### GIVEN TASK
How many lines in the entries below contain the word "scientific"? Reply with the number alone.

________________________

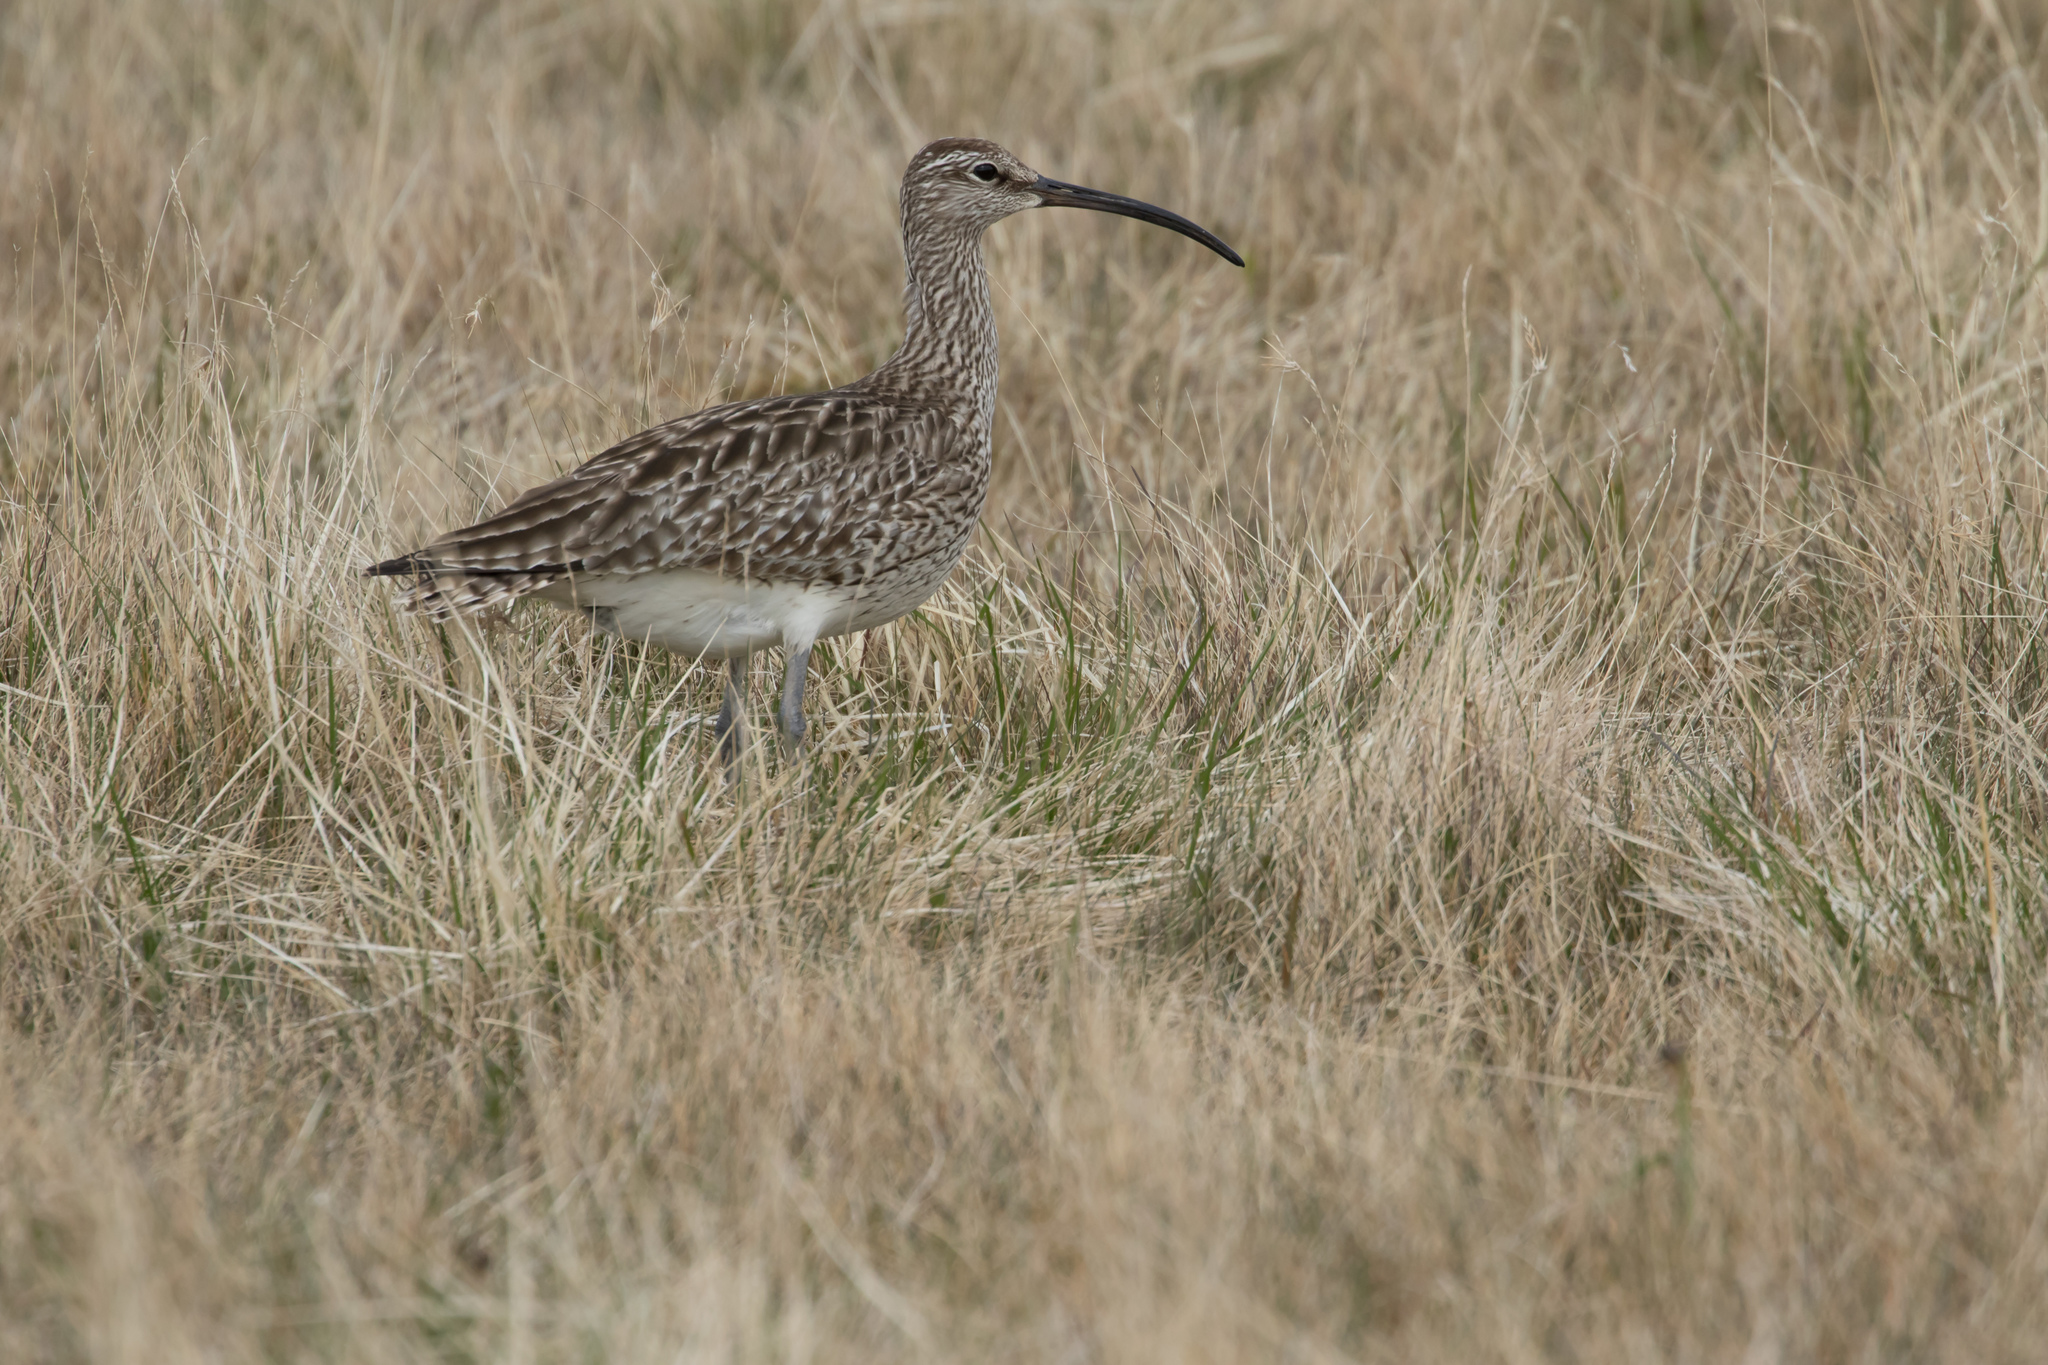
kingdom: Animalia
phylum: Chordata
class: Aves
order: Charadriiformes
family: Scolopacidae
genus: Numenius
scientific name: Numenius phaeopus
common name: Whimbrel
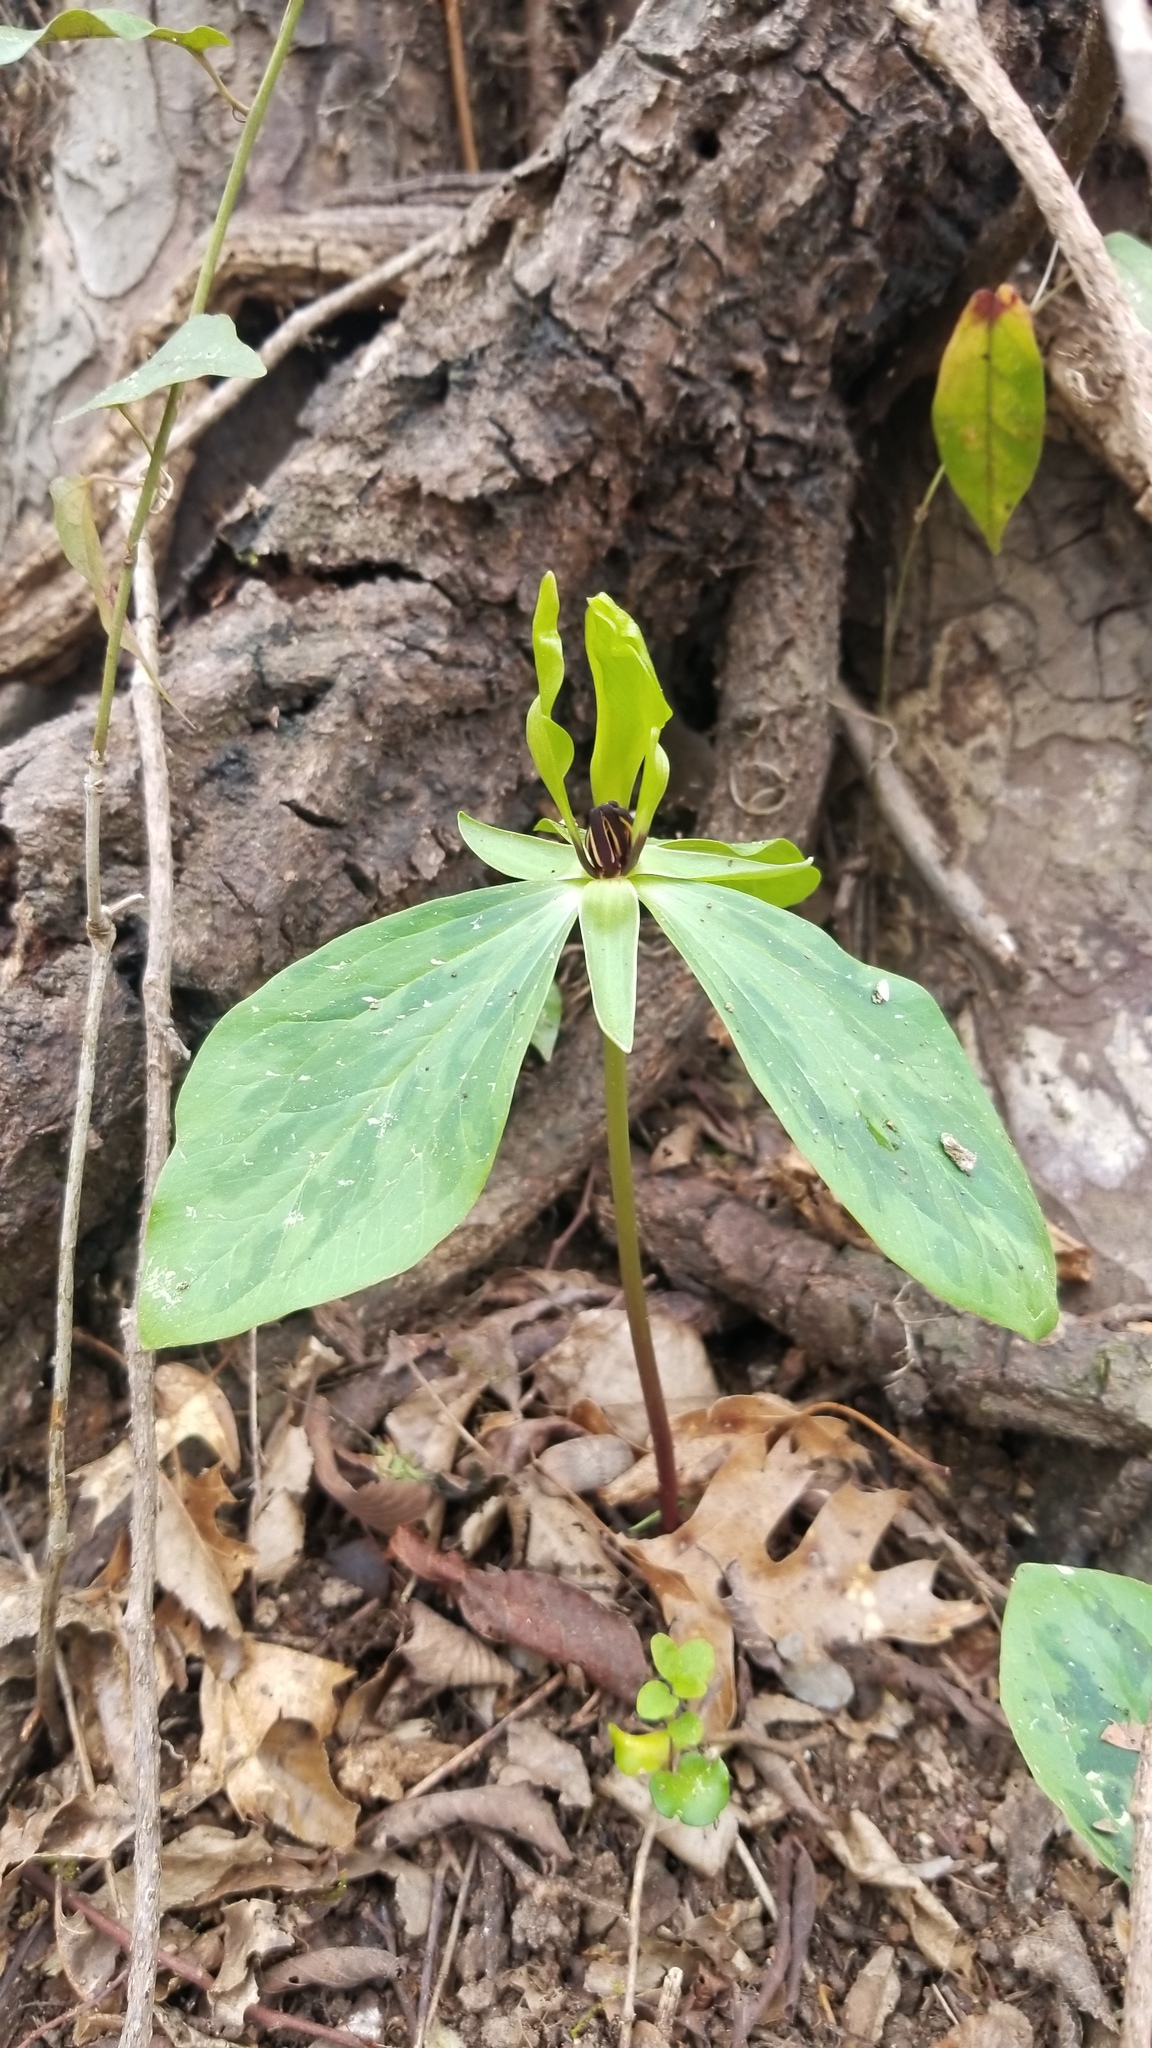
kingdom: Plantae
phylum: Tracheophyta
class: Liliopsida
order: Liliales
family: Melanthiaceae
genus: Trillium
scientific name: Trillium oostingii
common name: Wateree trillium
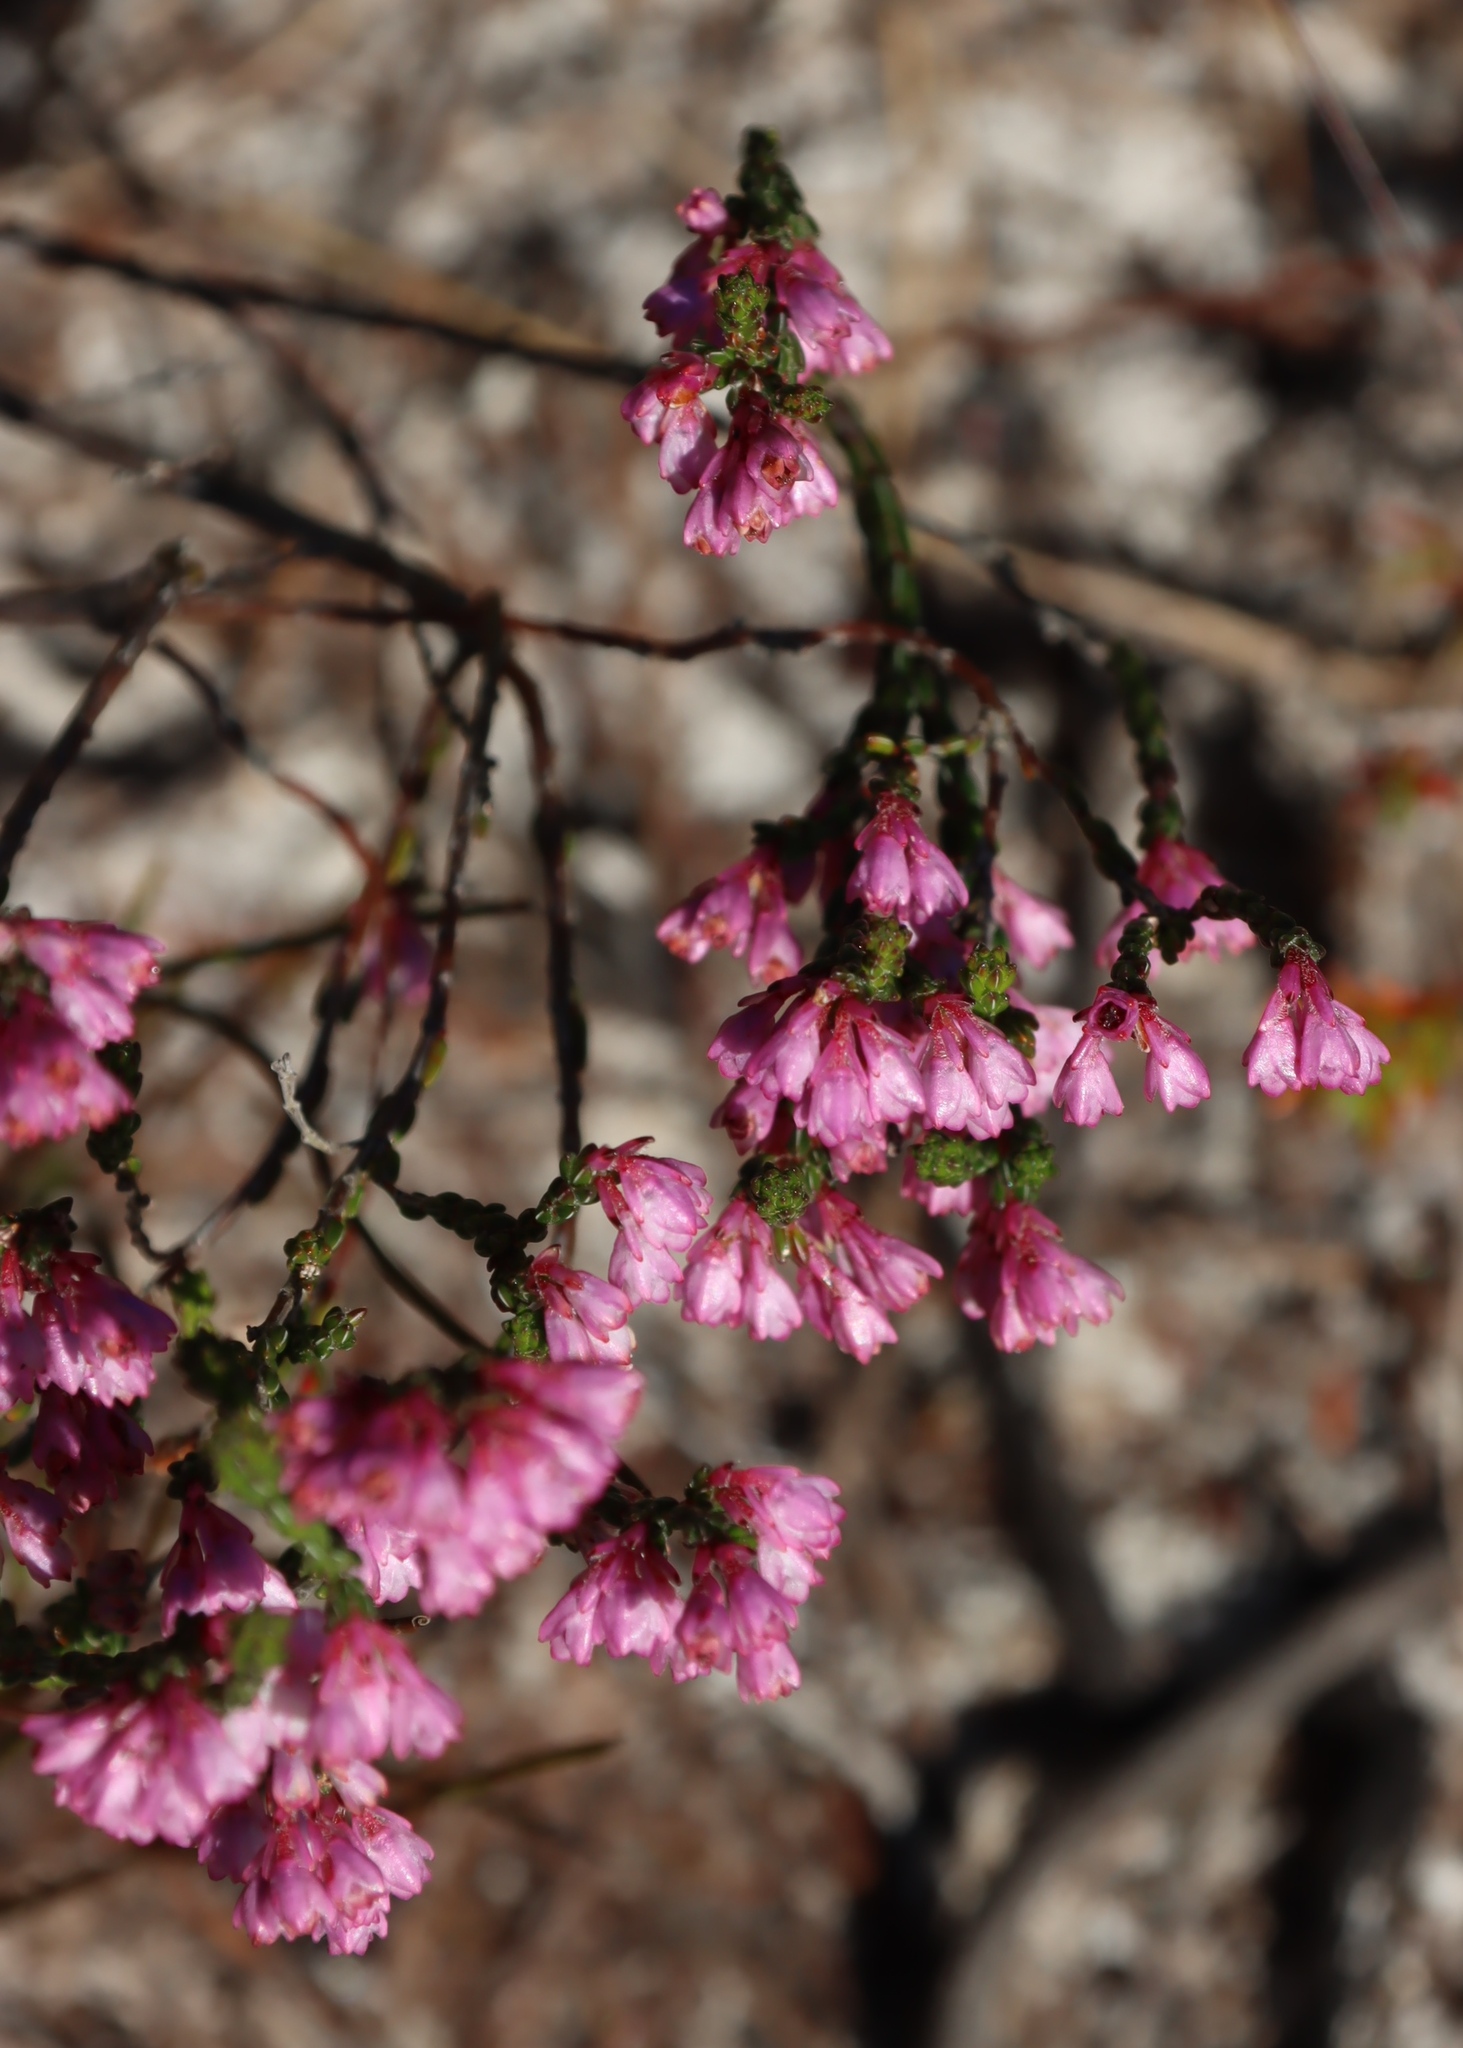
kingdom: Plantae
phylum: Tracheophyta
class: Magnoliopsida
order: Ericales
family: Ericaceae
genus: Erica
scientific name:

________________________

### RESULT FOR THIS EXERCISE
3